(Continuação daqui)
373. Uma saudável aversão ao poder político
A Igreja Católica está sempre pronta a dormir na cama com qualquer poder político (cf. aqui). Este fascínio pelo poder é uma das características mais marcantes do carácter anti-liberal da cultura católica e uma das que menos tem sido enfatizada.
Ela está presente no caso Almeida Arroja v. Portugal e põe em contraste a cultura católica portuguesa com a cultura protestante que enforma a CEDH e a jurisprudência do TEDH.
Quem, em Portugal, difamar o seu vizinho está sujeito a uma pena que, em geral, será de multa, mas que, em caso de reincidência, pode ir até dois anos de prisão. Isto é assim se o vizinho fôr um cidadão comum.
Porém, se o vizinho fôr um agente do Estado como um deputado, um magistrado, um presidente da Câmara, um advogado ou até o chefe da repartição de Finanças, aí, o caso muda de figura, estamos a falar de gente importante. Aí, a difamação passa a ser agravada e as penas são aumentadas em 50%, significando que, no limite, podem ir até três anos de prisão.
Ora, eu tive a infeliz ideia de ofender um cara que era ao mesmo tempo deputado e advogado, para além da própria sociedade de advogados a que ele pertencia. Não se faz a ninguém, muito menos a um cara como este. É difamação agravada. Apanhei uma pena de multa elevadíssima, 350 dias a 20 euros ao dia, num total de 7.000 euros. Da próxima vez, se não fosse o TEDH, iria de certeza para a prisão.

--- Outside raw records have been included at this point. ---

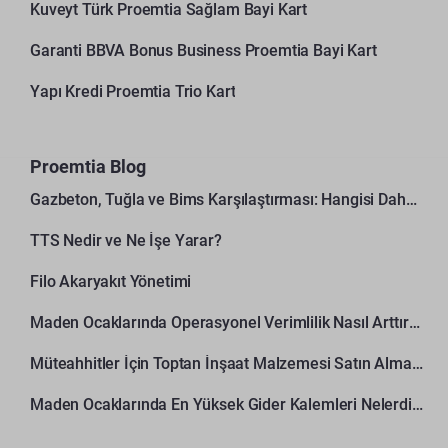
Kuveyt Türk Proemtia Sağlam Bayi Kart
Garanti BBVA Bonus Business Proemtia Bayi Kart
Yapı Kredi Proemtia Trio Kart
Proemtia Blog
Gazbeton, Tuğla ve Bims Karşılaştırması: Hangisi Daha Avantajlı?
TTS Nedir ve Ne İşe Yarar?
Filo Akaryakıt Yönetimi
Maden Ocaklarında Operasyonel Verimlilik Nasıl Arttırılır?
Müteahhitler İçin Toptan İnşaat Malzemesi Satın Alma Rehberi
Maden Ocaklarında En Yüksek Gider Kalemleri Nelerdir?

É muito diferente da católica a maneira como a cultura protestante, que esteve na origem da sociedade livre, olha para o poder político. Fá-lo com desconfiança. E porquê? Porque são as pessoas que detêm alguma forma de poder aquelas que maior mal podem produzir às outras, e as figuras de Hitler ou Estaline ocorrem imediatamente ao espírito. O poder político é um mal necessário, é certo, mas, ainda assim, é sempre um mal.
A Igreja Católica vê o poder político como um concubino e, na verdade, a história da Igreja Católica não é outra coisa senão uma relação de concubinato com o poder político. Daí a permanente bajulação desta cultura em relação ao poder político, concedendo-lhe privilégios, ou isentando-o de ónus, que não concede ao cidadão comum. Pelo contrário, a cultura protestante e de uma sociedade livre olha para o poder político como uma ameaça, exigindo que ele sirva a sociedade, e não que se sirva dela, e submetendo os seus agentes a exigências de comportamento muito mais severas do que aquelas que se aplicam ao cidadão comum.
Por isso, a cultura católica considera que é mais grave ofender um político do que um cidadão comum - e o acórdão do Tribunal da Relação do Porto, que me condenou, expressa isso mesmo - ao passo que a cultura liberal do protestantismo, que enforma a jurisprudência do TEDH, considera que é exactamente ao contrário, um político é mais ofendível do que o cidadão comum.
O traço distintivo de um verdadeiro liberal não é ele andar constantemente a agitar a bandeira da liberdade, como geralmente se crê. O traço mais distintivo de um verdadeiro liberal é a sua saudável aversão ao poder político.